## ABOUT THIS TASK
Comb the records below for the string "launch" and copy each line where it turns up.

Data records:

%%

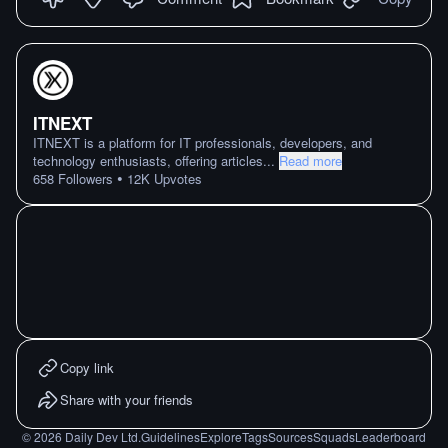
ITNEXT
ITNEXT is a platform for IT professionals, developers, and
technology enthusiasts, offering articles
...
Read more
•
658
Followers
12K
Upvotes
Copy link
Share with your friends
©
2026
Daily Dev Ltd.
Guidelines
Explore
Tags
Sources
Squads
Leaderboard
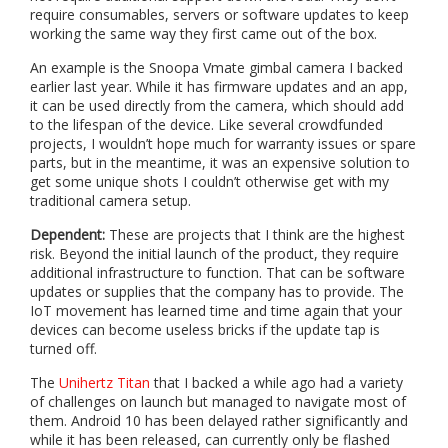
require consumables, servers or software updates to keep
working the same way they first came out of the box.
An example is the Snoopa Vmate gimbal camera I backed
earlier last year. While it has firmware updates and an app,
it can be used directly from the camera, which should add
to the lifespan of the device. Like several crowdfunded
projects, I wouldn’t hope much for warranty issues or spare
parts, but in the meantime, it was an expensive solution to
get some unique shots I couldn’t otherwise get with my
traditional camera setup.
Dependent:
These are projects that I think are the highest
risk. Beyond the initial launch of the product, they require
additional infrastructure to function. That can be software
updates or supplies that the company has to provide. The
IoT movement has learned time and time again that your
devices can become useless bricks if the update tap is
turned off.
The
Unihertz Titan
that I backed a while ago had a variety
of challenges on launch but managed to navigate most of
them. Android 10 has been delayed rather significantly and
while it has been released, can currently only be flashed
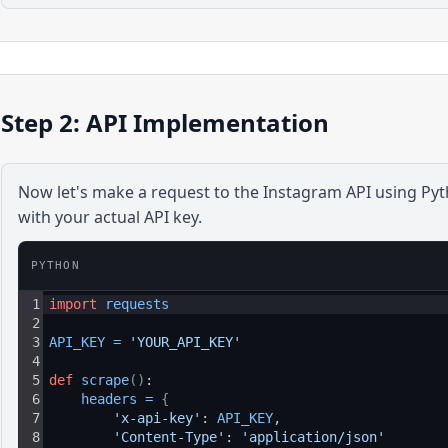
Step 2: API Implementation
Now let's make a request to the
Instagram
API using
Pyt
with your actual API key.
PYTHON
1
import
requests
2
3
API_KEY
=
'YOUR_API_KEY'
4
5
def
scrape
(
)
:
6
headers
=
{
7
'x-api-key'
: 
API_KEY
,
8
'Content-Type'
: 
'application/json'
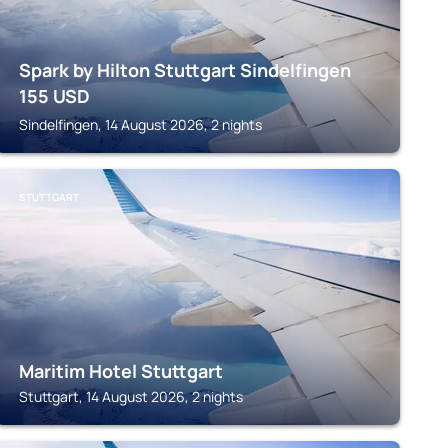
Spark by Hilton Stuttgart Sindelfingen
155
USD
Sindelfingen, 14 August 2026, 2 nights
STUTTGART
Maritim Hotel Stuttgart
Stuttgart, 14 August 2026, 2 nights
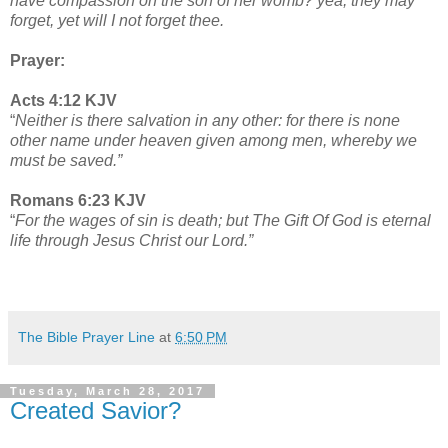
have compassion on the son of her womb? yea, they may
forget, yet will I not forget thee.
Prayer:
Acts 4:12 KJV
“
Neither is there salvation in any other: for there is none
other name under heaven given among men, whereby we
must be saved.”
Romans 6:23 KJV
“
For the wages of sin is death; but The Gift Of God is eternal
life through Jesus Christ our Lord.”
The Bible Prayer Line
at
6:50 PM
Tuesday, March 28, 2017
Created Savior?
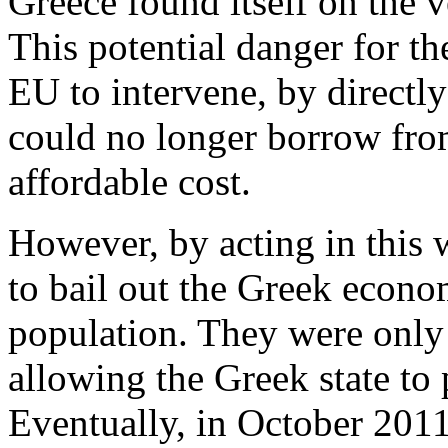
Greece found itself on the v
This potential danger for t
EU to intervene, by directly
could no longer borrow fro
affordable cost.
However, by acting in this 
to bail out the Greek econom
population. They were only 
allowing the Greek state to p
Eventually, in October 2011,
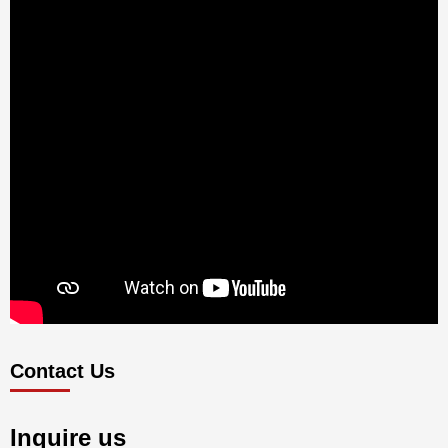
Contact Us
Inquire us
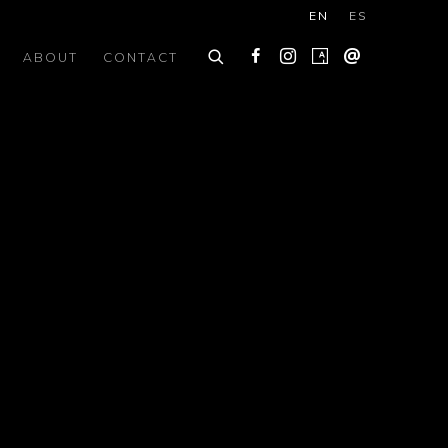
EN
ES
ABOUT
CONTACT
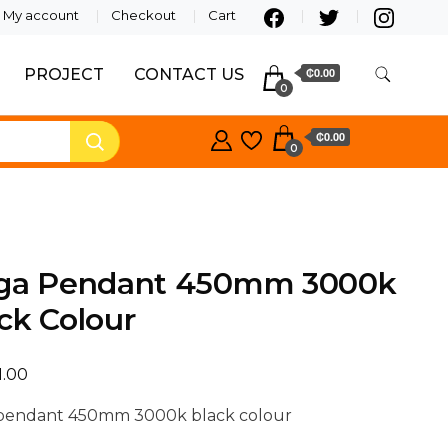
My account
Checkout
Cart
PROJECT
CONTACT US
₵0.00
0
₵0.00
0
lga Pendant 450mm 3000k
ck Colour
1.00
 pendant 450mm 3000k black colour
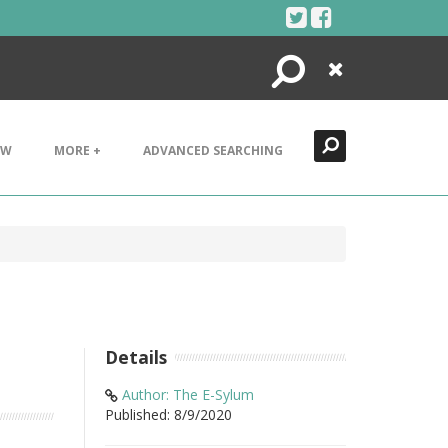
Search
Close
EW
MORE +
ADVANCED SEARCHING
Details
Author: The E-Sylum
Published: 8/9/2020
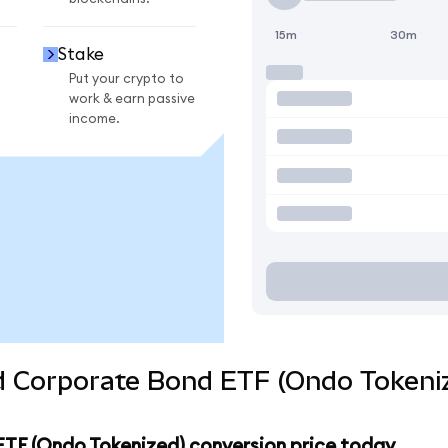
15m
30m
Stake
Put your crypto to
work & earn passive
income.
ld Corporate Bond ETF (Ondo Tokeni
ETF (Ondo Tokenized) conversion price today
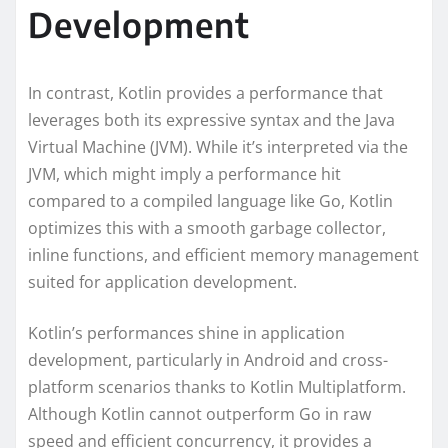
Development
In contrast, Kotlin provides a performance that
leverages both its expressive syntax and the Java
Virtual Machine (JVM). While it’s interpreted via the
JVM, which might imply a performance hit
compared to a compiled language like Go, Kotlin
optimizes this with a smooth garbage collector,
inline functions, and efficient memory management
suited for application development.
Kotlin’s performances shine in application
development, particularly in Android and cross-
platform scenarios thanks to Kotlin Multiplatform.
Although Kotlin cannot outperform Go in raw
speed and efficient concurrency, it provides a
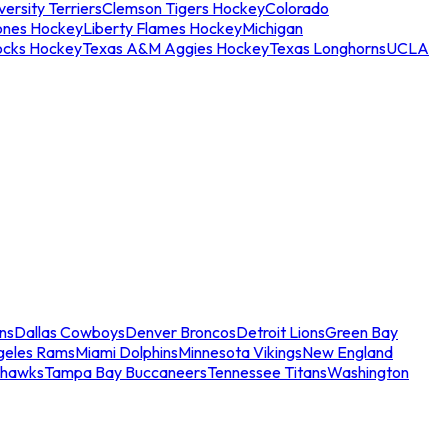
ersity Terriers
Clemson Tigers Hockey
Colorado
ones Hockey
Liberty Flames Hockey
Michigan
ocks Hockey
Texas A&M Aggies Hockey
Texas Longhorns
UCLA
ns
Dallas Cowboys
Denver Broncos
Detroit Lions
Green Bay
geles Rams
Miami Dolphins
Minnesota Vikings
New England
ahawks
Tampa Bay Buccaneers
Tennessee Titans
Washington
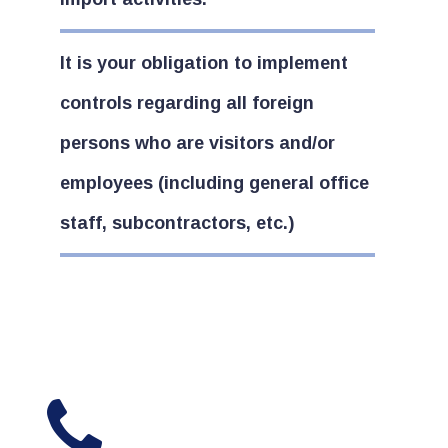
It is your obligation to implement
controls regarding all foreign
persons who are visitors and/or
employees (including general office
staff, subcontractors, etc.)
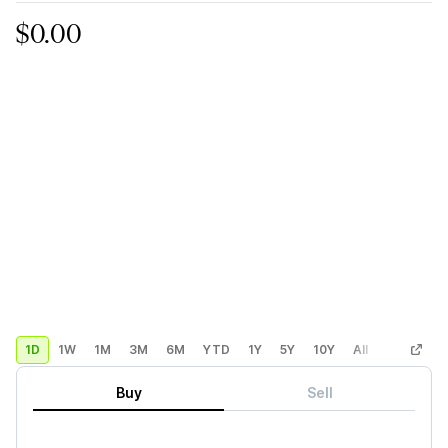
$0.00
1D
1W
1M
3M
6M
YTD
1Y
5Y
10Y
All
Custom
Buy
Sell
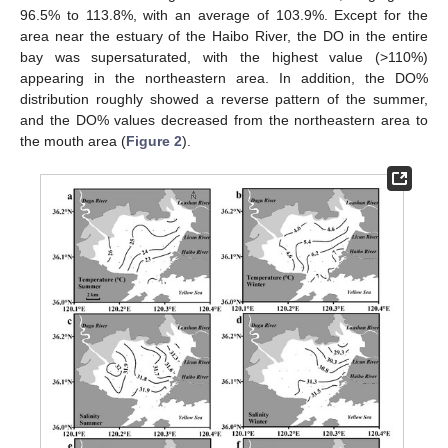
96.5% to 113.8%, with an average of 103.9%. Except for the
area near the estuary of the Haibo River, the DO in the entire
bay was supersaturated, with the highest value (>110%)
appearing in the northeastern area. In addition, the DO%
distribution roughly showed a reverse pattern of the summer,
and the DO% values decreased from the northeastern area to
the mouth area (
Figure 2
).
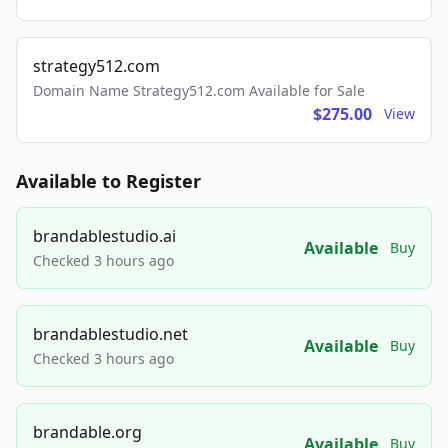
strategy512.com
Domain Name Strategy512.com Available for Sale
$275.00
View
Available to Register
brandablestudio.ai
Available
Buy
Checked 3 hours ago
brandablestudio.net
Available
Buy
Checked 3 hours ago
brandable.org
Available
Buy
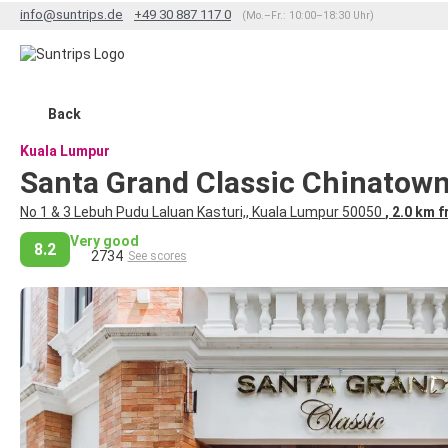
info@suntrips.de
+49 30 887 117 0
(Mo.–Fr.: 10:00–18:30 Uhr)
Back
Kuala Lumpur
Santa Grand Classic Chinatow
No 1 & 3 Lebuh Pudu Laluan Kasturi,, Kuala Lumpur 50050
, 2.0 km 
Very good
8.2
2734
See scores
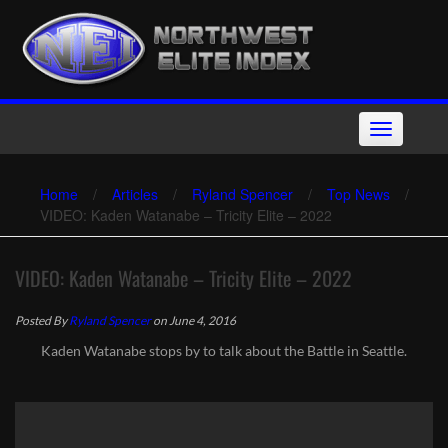
Skip
to
content
Toggle
navigation
Home
/
Articles
/
Ryland Spencer
/
Top News
/
VIDEO: Kaden Watanabe – Tricity Elite – 2022
VIDEO: Kaden Watanabe – Tricity Elite – 2022
Posted By
Ryland Spencer
on June 4, 2016
Kaden Watanabe stops by to talk about the Battle in Seattle.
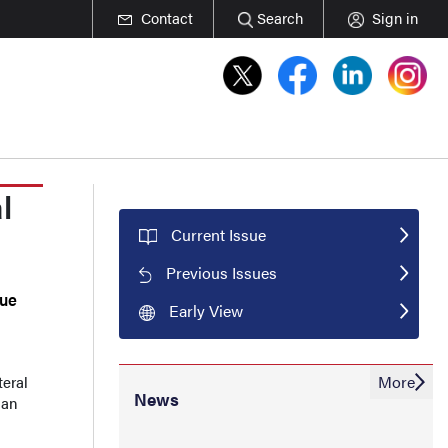
Contact
Search
Sign in
l
Current Issue
Previous Issues
que
Early View
More
teral
News
 an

%%

## WRITTEN SOLUTION
risk. Beyond the initial launch of the product, they require
of challenges on launch but managed to navigate most of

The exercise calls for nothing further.